TO DO: Return verbatim the run of lines that opens with the line holding "05 de septiembre de 2025" and closes with the last line of the records.

══ GIVEN INFORMATION

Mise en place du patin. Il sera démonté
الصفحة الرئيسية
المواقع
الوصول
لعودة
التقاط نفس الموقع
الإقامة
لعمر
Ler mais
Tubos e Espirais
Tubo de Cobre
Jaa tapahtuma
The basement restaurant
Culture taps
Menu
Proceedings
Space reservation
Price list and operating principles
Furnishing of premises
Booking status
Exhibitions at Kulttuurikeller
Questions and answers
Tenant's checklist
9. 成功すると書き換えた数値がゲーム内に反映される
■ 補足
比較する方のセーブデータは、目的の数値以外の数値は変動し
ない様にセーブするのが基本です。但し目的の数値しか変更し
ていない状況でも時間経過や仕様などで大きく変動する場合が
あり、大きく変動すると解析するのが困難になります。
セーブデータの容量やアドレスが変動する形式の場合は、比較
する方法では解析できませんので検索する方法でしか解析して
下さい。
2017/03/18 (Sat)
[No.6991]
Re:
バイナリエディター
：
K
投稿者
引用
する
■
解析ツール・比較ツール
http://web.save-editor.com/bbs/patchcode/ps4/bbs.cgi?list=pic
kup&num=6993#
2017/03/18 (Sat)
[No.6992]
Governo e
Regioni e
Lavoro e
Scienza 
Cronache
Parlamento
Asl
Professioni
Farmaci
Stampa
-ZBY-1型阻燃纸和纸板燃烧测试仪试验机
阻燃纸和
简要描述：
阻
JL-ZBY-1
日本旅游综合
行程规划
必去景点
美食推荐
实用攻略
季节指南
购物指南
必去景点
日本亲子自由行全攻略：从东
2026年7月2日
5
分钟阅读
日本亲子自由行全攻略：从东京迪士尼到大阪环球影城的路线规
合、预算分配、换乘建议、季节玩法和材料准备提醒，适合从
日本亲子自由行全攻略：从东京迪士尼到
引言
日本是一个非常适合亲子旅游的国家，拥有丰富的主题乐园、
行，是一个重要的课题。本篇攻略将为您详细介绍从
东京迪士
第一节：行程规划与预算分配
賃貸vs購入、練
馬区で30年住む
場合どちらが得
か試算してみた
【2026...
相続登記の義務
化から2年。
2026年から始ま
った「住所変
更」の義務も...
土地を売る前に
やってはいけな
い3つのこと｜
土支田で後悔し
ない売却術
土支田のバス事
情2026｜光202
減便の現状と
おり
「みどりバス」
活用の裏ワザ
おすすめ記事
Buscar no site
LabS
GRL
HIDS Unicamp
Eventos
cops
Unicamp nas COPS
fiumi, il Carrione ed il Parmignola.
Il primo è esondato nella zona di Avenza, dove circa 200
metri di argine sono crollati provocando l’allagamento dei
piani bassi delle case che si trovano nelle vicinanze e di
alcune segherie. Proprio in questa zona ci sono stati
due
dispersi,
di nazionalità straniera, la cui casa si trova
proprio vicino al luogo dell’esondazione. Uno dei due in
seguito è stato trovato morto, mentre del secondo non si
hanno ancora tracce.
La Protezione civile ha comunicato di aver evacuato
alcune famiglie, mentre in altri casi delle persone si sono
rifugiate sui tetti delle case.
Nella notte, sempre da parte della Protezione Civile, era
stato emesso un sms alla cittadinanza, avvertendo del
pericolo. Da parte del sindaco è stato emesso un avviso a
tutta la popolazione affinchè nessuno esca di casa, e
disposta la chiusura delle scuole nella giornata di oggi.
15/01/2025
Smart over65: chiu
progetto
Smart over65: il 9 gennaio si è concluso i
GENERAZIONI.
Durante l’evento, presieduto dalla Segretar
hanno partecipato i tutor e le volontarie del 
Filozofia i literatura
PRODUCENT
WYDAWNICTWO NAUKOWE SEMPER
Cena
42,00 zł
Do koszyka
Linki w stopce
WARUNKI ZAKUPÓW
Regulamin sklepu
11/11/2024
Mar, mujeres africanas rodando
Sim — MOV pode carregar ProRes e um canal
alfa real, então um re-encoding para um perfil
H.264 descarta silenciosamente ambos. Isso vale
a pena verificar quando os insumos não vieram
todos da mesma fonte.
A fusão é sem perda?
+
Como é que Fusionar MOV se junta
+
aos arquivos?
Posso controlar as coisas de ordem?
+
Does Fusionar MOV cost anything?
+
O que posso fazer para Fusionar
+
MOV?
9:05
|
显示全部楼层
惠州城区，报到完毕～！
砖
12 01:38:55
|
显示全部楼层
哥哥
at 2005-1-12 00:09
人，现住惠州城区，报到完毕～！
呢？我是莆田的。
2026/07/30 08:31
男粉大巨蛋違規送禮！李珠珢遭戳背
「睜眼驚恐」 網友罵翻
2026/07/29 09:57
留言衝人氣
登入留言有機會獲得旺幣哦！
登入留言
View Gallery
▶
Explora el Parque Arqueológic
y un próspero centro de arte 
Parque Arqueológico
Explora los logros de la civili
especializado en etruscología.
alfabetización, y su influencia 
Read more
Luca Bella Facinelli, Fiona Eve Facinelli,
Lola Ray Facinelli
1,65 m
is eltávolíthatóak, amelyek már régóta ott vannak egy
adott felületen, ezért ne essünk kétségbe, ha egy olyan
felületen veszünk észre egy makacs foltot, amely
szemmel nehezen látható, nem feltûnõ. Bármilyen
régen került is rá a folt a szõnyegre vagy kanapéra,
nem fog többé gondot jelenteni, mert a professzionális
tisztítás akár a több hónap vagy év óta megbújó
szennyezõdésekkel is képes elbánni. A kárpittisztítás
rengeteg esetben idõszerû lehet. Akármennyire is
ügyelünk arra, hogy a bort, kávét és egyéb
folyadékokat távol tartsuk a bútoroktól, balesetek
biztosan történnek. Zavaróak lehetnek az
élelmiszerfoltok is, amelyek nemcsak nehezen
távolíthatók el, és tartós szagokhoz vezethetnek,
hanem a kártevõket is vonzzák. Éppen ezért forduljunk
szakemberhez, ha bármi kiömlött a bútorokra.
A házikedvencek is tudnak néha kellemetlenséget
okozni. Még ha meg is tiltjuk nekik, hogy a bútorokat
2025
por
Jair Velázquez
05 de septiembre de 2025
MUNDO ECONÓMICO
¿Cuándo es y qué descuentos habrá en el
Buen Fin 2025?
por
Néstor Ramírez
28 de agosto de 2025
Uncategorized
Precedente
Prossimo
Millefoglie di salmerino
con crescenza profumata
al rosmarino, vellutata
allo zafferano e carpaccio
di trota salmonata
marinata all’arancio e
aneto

════

ANSWER TO THIS TASK:
05 de septiembre de 2025
MUNDO ECONÓMICO
¿Cuándo es y qué descuentos habrá en el
Buen Fin 2025?
por
Néstor Ramírez
28 de agosto de 2025
Uncategorized
Precedente
Prossimo
Millefoglie di salmerino
con crescenza profumata
al rosmarino, vellutata
allo zafferano e carpaccio
di trota salmonata
marinata all’arancio e
aneto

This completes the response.